SUMMARY AND POSSIBLE NEXT STEPS
Thus, while the association between the receipt of Pandemrix and the development of narcolepsy is real, other studies with similar adjuvanted vaccines have not demonstrated an increased risk. The reasons for these differences are poorly understood. These differences may be related to the timing of the pandemic curve in relation to the receipt of vaccine or to other unidentified factors. The data from both Taiwan and China point to an association between wild-type H1N1 virus and narcolepsy, which needs to be further explored. If the wild-type influenza virus infection is confirmed in other countries as a risk factor for narcolepsy, studies undertaken to determine the mechanism for this association could further our understanding of the role of the influenza immune response to wild-type infection and vaccines in causation of narcolepsy in general.19,28 Such studies could include studying the CD4 and CD8 responses and dissecting the genetic factors involved.
The “double-hit hypothesis,” meaning natural infection closely followed by vaccination, should be further explored in both animal models and human studies. Findings of such studies are essential to inform the optimal public health response during the next pandemic. If the double hit hypothesis is confirmed, adjuvanted vaccines might be withheld in populations especially susceptible to narcolepsy, such as adolescents and young adults, during the period following wild-type virus circulation, particularly when this virus is causing a relatively mild disease.
Finally, one of the lessons learned from the 2009 pandemic was that there is a need for an internationally coordinated vaccine safety infrastructure so that the safety of pandemic vaccines, which are rapidly deployed in large numbers, can be rapidly evaluated. We know another pandemic is coming, but we do not know when. Hence, the time to expand our understanding of the risk of narcolepsy following adjuvanted pandemic vaccines is now.

********************

Task 1
Copy the narcolepsy summary word for word from "Finally, one of" up to and including "vaccines is now.".
Task 2
Rewrite the paragraph of the narcolepsy summary that begins "The “double-hit hypothesis,”" as a short list that keeps its main facts.
Task 3
Please say whether each statement agrees with the narcolepsy summary. Answer yes or no, and quote the words that decide it: (a) Other studies with similar adjuvanted vaccines showed an increased risk of narcolepsy. (b) Data from Taiwan and China point to an association between wild-type H1N1 virus and narcolepsy. (c) The timing of the next pandemic is known.
You won't need the rows for any of this.

********************

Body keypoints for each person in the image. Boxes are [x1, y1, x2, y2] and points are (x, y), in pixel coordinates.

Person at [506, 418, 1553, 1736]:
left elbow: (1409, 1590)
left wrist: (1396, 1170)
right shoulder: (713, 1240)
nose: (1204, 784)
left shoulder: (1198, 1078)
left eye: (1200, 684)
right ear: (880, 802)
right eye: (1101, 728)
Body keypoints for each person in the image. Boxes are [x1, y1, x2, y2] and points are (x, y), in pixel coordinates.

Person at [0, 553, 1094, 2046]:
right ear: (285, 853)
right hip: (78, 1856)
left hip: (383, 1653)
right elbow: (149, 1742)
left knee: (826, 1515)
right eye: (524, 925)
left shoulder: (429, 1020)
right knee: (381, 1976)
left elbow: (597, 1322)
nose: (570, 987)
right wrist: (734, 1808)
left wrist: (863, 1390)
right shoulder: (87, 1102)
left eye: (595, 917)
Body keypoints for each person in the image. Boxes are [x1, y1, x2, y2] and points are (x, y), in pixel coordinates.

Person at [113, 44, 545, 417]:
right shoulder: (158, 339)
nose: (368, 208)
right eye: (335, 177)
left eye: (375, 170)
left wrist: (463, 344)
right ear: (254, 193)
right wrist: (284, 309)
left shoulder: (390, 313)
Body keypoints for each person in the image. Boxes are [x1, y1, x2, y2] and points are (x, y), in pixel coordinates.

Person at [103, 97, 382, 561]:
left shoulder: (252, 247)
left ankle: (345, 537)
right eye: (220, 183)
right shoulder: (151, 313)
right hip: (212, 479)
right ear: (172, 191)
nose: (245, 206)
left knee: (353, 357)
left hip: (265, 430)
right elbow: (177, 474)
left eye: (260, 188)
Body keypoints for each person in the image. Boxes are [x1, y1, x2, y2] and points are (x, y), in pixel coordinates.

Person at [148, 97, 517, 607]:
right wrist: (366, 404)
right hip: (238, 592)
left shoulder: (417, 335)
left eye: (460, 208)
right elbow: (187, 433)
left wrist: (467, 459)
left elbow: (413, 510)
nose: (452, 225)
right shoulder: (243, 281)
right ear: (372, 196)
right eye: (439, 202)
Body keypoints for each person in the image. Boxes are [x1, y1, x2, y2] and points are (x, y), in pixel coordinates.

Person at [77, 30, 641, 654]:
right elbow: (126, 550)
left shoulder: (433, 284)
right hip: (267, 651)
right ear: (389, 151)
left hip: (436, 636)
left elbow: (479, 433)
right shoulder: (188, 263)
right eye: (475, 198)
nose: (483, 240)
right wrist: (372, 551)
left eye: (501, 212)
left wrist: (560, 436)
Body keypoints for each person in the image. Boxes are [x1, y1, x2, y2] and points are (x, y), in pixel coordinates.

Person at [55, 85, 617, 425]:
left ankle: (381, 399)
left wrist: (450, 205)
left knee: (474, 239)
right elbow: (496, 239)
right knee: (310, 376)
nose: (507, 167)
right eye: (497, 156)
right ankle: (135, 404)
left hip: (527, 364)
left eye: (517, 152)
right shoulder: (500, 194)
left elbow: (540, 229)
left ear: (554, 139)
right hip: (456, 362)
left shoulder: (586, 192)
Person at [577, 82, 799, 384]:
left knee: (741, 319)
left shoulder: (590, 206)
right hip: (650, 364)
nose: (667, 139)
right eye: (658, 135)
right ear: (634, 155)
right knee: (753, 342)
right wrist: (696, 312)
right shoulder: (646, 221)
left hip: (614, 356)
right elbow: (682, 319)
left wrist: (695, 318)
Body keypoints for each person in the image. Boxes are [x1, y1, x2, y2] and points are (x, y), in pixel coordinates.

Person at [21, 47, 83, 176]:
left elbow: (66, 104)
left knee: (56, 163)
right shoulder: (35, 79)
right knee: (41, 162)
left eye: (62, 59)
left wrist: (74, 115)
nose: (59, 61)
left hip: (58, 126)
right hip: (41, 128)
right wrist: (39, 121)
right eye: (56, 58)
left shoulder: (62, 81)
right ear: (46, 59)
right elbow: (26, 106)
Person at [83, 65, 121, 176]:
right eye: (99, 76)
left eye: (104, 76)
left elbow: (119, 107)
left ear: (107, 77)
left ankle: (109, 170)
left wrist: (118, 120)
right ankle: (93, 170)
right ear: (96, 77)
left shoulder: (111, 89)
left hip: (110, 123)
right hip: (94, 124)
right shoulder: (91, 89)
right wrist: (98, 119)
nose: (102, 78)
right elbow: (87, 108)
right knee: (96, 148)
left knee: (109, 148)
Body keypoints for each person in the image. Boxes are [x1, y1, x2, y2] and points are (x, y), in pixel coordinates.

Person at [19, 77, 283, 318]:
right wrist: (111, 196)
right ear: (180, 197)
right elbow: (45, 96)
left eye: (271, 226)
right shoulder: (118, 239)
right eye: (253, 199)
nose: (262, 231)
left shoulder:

********************

Response box 1
Finally, one of the lessons learned from the 2009 pandemic was that there is a need for an internationally coordinated vaccine safety infrastructure so that the safety of pandemic vaccines, which are rapidly deployed in large numbers, can be rapidly evaluated. We know another pandemic is coming, but we do not know when. Hence, the time to expand our understanding of the risk of narcolepsy following adjuvanted pandemic vaccines is now.

Response box 2
- The double-hit hypothesis (natural infection closely followed by vaccination) should be explored further in animal models and human studies.
- The findings of such studies are essential to inform the best public health response in the next pandemic.
- If the hypothesis is confirmed, adjuvanted vaccines might be withheld from groups especially susceptible to narcolepsy, such as adolescents and young adults, after wild-type virus circulation. This applies particularly when that virus causes a relatively mild disease.

Response box 3
(a) No: "other studies with similar adjuvanted vaccines have not demonstrated an increased risk."
(b) Yes: "The data from both Taiwan and China point to an association between wild-type H1N1 virus and narcolepsy"
(c) No: "We know another pandemic is coming, but we do not know when."